Framework to Enable Verification of Upfront Collection of Margins from Clients in Commodity Derivatives Segment

In the context of the framework to enable verification of upfront collection of margins from clients in cash and derivatives segments, the Securities and Exchange Board of India (SEBI) issued a circular (SEBI/HO/MRD2/DCAP/CIR/P/2020/127) dated July 20, 2020 and the Indian Clearing Corporation Ltd. (ICCL) issued a circular (20200722-28) dated July 22, 2020.

A notice (20200918-41) dated September 18, 2020 drew the attention of members to the above-mentioned circulars and notified that the below-mentioned procedure will be followed w.r.t. upfront margin in the commodity derivative segment from October 1, 2020.

1. The ICCL is required to send at least 4 snapshots of client-wise margin requirement to Trading Members (TMs) or Clearing Members (CMs), so they can know the intraday margin requirement per client, TM, or Custodial Participant (CP) in each segment.

2. These snapshots are to be taken randomly in pre-defined periods of time. And the last snapshot will be taken at 5PM.

3. The details of the peak margin requirements of clients, TMs and CPs, as based on the intraday snapshots taken, are to be provided to TMs or CMs in the files as mentioned in the annexures (the notice comes with an annexure).

4. The EOD margin files are also to be provided to TMs or CMs as per the details mentioned in the attached annexures.

5. Based on the margin files provided by ICCL, members are required to report the margin collected from each of client, TM, or CP as the case may be at EOD. Members also need to report the peak margin collected during the day.

6. The margins reported by members shall be compared in following manner:

     a) The EOD margin obligation of the client, TM or CP shall be compared with the respective client, TM, or CP margin available with the TM or CM at EOD.

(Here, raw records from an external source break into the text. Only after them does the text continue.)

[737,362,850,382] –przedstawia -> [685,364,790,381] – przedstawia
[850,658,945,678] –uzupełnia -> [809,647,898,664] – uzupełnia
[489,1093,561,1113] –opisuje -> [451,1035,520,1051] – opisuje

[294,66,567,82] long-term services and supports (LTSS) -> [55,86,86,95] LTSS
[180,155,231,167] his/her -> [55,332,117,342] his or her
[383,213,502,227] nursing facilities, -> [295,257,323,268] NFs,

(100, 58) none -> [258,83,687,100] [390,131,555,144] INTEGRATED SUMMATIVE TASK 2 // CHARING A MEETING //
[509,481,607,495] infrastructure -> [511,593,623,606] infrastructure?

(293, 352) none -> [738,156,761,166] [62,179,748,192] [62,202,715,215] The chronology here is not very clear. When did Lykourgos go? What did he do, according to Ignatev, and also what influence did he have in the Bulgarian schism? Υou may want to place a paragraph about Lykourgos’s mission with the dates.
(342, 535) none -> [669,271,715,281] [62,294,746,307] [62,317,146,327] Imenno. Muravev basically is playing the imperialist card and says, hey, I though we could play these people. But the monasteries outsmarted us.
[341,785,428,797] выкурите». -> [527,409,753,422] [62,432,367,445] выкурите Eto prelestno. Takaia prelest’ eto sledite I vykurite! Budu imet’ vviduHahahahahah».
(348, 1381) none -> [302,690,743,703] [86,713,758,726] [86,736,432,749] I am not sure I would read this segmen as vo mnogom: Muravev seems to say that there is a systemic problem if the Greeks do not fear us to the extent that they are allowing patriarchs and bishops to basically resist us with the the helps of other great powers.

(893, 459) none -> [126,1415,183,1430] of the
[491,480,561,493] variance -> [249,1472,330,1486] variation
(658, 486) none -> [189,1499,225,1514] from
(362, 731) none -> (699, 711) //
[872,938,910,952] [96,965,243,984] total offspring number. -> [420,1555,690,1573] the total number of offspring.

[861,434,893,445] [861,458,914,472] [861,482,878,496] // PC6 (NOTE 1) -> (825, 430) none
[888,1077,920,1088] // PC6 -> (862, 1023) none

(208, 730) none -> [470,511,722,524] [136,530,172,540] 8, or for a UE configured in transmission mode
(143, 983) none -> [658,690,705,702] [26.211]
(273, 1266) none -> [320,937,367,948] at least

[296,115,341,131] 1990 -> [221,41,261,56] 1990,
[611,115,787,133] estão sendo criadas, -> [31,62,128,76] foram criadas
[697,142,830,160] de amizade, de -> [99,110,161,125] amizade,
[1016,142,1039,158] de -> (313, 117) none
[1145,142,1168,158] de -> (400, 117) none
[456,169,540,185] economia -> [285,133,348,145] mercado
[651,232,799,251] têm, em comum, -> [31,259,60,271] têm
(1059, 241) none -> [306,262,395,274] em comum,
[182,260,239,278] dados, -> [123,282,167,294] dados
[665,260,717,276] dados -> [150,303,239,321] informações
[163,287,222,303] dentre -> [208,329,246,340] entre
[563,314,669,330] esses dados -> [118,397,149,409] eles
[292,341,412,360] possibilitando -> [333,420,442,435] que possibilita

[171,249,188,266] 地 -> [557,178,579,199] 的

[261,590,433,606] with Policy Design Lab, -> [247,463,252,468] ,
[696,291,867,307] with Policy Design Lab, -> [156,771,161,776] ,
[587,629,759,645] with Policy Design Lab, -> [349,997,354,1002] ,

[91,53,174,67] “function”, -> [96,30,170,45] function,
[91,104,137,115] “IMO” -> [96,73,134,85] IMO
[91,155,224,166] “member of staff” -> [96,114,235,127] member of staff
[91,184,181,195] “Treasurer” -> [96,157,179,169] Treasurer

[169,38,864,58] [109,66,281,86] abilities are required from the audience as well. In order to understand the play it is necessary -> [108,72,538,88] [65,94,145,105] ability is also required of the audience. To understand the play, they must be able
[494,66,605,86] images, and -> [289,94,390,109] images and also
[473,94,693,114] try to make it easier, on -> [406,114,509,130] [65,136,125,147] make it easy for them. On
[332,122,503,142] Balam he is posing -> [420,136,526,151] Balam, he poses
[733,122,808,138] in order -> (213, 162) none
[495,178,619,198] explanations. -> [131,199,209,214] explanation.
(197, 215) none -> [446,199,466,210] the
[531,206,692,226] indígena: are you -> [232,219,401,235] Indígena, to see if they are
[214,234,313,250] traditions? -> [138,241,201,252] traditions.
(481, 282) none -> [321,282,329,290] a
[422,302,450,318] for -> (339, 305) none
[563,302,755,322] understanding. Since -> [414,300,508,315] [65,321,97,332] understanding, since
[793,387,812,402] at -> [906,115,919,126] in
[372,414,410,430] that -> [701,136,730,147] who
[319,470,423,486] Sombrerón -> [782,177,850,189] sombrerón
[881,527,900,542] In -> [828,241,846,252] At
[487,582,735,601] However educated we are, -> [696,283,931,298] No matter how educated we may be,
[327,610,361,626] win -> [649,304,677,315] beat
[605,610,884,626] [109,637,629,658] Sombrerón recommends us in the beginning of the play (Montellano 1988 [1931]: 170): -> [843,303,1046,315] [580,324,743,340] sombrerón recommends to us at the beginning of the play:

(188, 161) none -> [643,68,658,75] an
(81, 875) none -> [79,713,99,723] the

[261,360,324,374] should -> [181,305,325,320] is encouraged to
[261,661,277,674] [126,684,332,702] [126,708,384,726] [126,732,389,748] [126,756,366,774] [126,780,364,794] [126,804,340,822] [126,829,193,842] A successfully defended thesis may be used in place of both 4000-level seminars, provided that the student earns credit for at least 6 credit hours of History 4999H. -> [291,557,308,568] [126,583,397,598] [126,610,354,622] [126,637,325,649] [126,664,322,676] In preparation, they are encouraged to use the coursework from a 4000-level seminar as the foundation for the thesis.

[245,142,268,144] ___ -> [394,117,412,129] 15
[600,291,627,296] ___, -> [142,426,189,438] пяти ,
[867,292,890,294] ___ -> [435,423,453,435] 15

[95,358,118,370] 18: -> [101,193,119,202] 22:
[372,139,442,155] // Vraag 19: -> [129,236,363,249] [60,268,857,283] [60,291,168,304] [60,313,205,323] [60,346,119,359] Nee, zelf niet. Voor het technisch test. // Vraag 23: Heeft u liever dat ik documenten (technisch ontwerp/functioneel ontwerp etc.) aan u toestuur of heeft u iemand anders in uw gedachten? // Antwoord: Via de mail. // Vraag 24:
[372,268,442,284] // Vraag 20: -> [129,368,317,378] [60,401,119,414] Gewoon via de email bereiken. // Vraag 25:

     b) The peak margin obligation of the client, TM, or CP across the snapshots shall be compared with the respective client, TM, CP peak margin available with the TM or  CM during the day.

7. The shortfalls, if any, in (a) and (b) above shall then be compared, and the higher of those two shortfalls will be considered for levying penalty.

8. The peak margin obligation will be adopted in phased manner across 5 phases, as given below.

Phase No.        Effective date of         Percentage of peak margin comparison
                   phase implementation      with the respective client peak margin 
                                                                 available with the TM/CM

Phase 1        October 01, 2020                    Not applicable
Phase 2        December 01, 2020                       25%
Phase 3        March 01, 2021                              50%
Phase 4        June 01. 2021                                75%
Phase 5       September 01, 2021                      100%

9. Any shortfall in the collection of margins (as mentioned in point 6 and 7 above) is to be calculated by taking into consideration the phased adoption of peak margin obligations.

10. Accordingly, during the period of phased adoption, the member should be able to demonstrate that the balance peak margin obligation has been funded from the member’s own funds, and not from any other client.

11. The changes in margin file formats and reporting formats as annexed shall be effective from October 1, 2020.